I need a disclaimer, I am not supporting the dismantling of state programs for regulation of industry or wealth redistribution, or for anything else that is useful to human beings.  Rather if we believe, as many are saying that “we are seeing the ending of a 400-year-old economic system” (a meme circulating on Facebook), we ought to be thinking about and preparing for the future want for coming generations.

 

 

 

*1) The state itself is the real fiction; legal capacity is the necessary vehicle for asserting a right to respect for autonomy, or the concept that allows us to demand respect for autonomy, within a state legal system.

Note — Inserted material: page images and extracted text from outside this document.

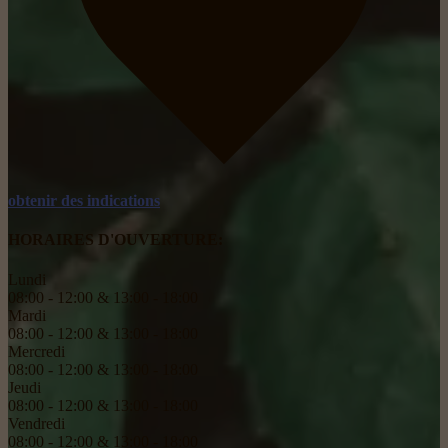
obtenir des indications
HORAIRES D'OUVERTURE:
Lundi
08:00 - 12:00 & 13:00 - 18:00
Mardi
08:00 - 12:00 & 13:00 - 18:00
Mercredi
08:00 - 12:00 & 13:00 - 18:00
Jeudi
08:00 - 12:00 & 13:00 - 18:00
Vendredi
08:00 - 12:00 & 13:00 - 18:00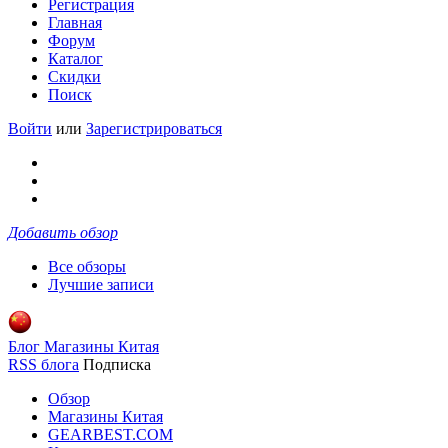
Регистрация
Главная
Форум
Каталог
Скидки
Поиск
Войти
или
Зарегистрироваться
Добавить обзор
Все обзоры
Лучшие записи
Блог Магазины Китая
RSS блога
Подписка
Обзор
Магазины Китая
GEARBEST.COM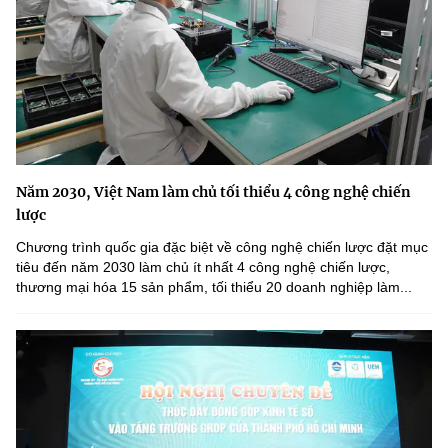
Năm 2030, Việt Nam làm chủ tối thiểu 4 công nghệ chiến
lược
Chương trình quốc gia đặc biệt về công nghệ chiến lược đặt mục
tiêu đến năm 2030 làm chủ ít nhất 4 công nghệ chiến lược,
thương mại hóa 15 sản phẩm, tối thiểu 20 doanh nghiệp làm...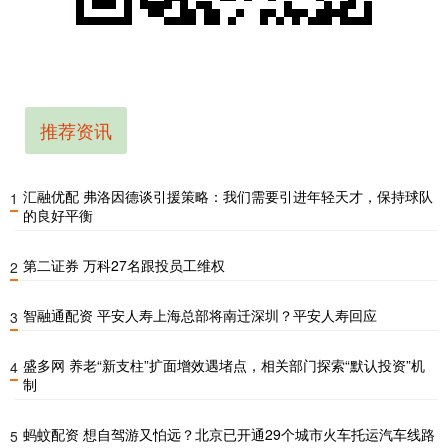
推荐资讯
汇融优配 弗洛因德谈引援策略：我们需要引进年轻天才，保持球队
1
的良好平衡
第二证券 万科27名跟投员工维权
2
智融通配资 平安人寿上海总部将南迁深圳？平安人寿回应
3
盛多网 养老“新支柱”扩面增效遇堵点，相关部门探索“默认投资”机
4
制
蚂蚊配资 想自驾游又怕远？北京已开通29个城市火车托运汽车线路
5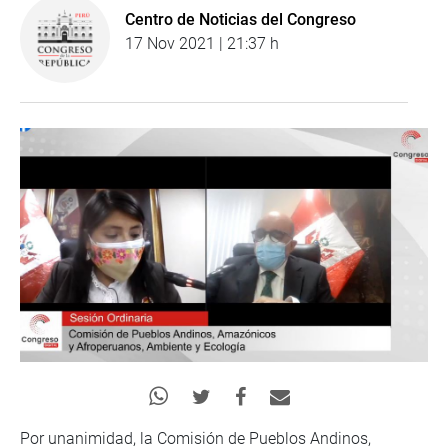
Centro de Noticias del Congreso
17 Nov 2021 | 21:37 h
Por unanimidad, la Comisión de Pueblos Andinos,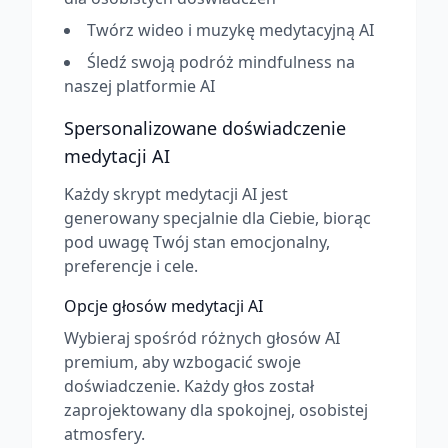
Twórz wideo i muzykę medytacyjną AI
Śledź swoją podróż mindfulness na
naszej platformie AI
Spersonalizowane doświadczenie
medytacji AI
Każdy skrypt medytacji AI jest
generowany specjalnie dla Ciebie, biorąc
pod uwagę Twój stan emocjonalny,
preferencje i cele.
Opcje głosów medytacji AI
Wybieraj spośród różnych głosów AI
premium, aby wzbogacić swoje
doświadczenie. Każdy głos został
zaprojektowany dla spokojnej, osobistej
atmosfery.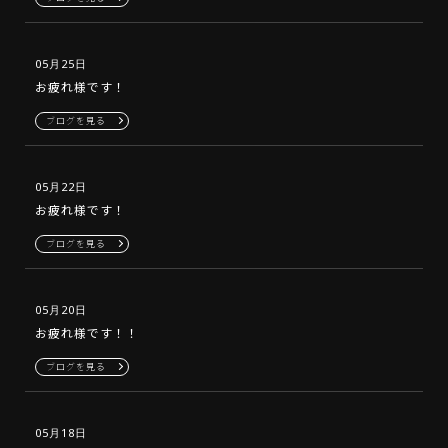
05月25日
お疲れ様です！
ブログを見る
05月22日
お疲れ様です！
ブログを見る
05月20日
お疲れ様です！！
ブログを見る
05月18日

2) Interdependence if invoked as lip-service to justify the support paradigm with the understanding that some of us are more “interdependent” than others reinscribes domination by making it impossible to name different experiences in relation to power.  In a material sense we are all interdependent, we are all born from a mother and the human species still reproduces sexually.  We eat food and are eaten in turn when we die.  But the problem with the concept of interdependence as a solution to the opposition of independence and dependence is that it fails to distinguish consciousness and self-awareness, independence as organism seeking its own sustenance, survival, and comfort, from self-sufficiency and quasi-divine self-creation, which we may also participate in or aspire to, but which does not distinguish one person from another or constitute a basis for hierarchy, rather relating more to ego and pride.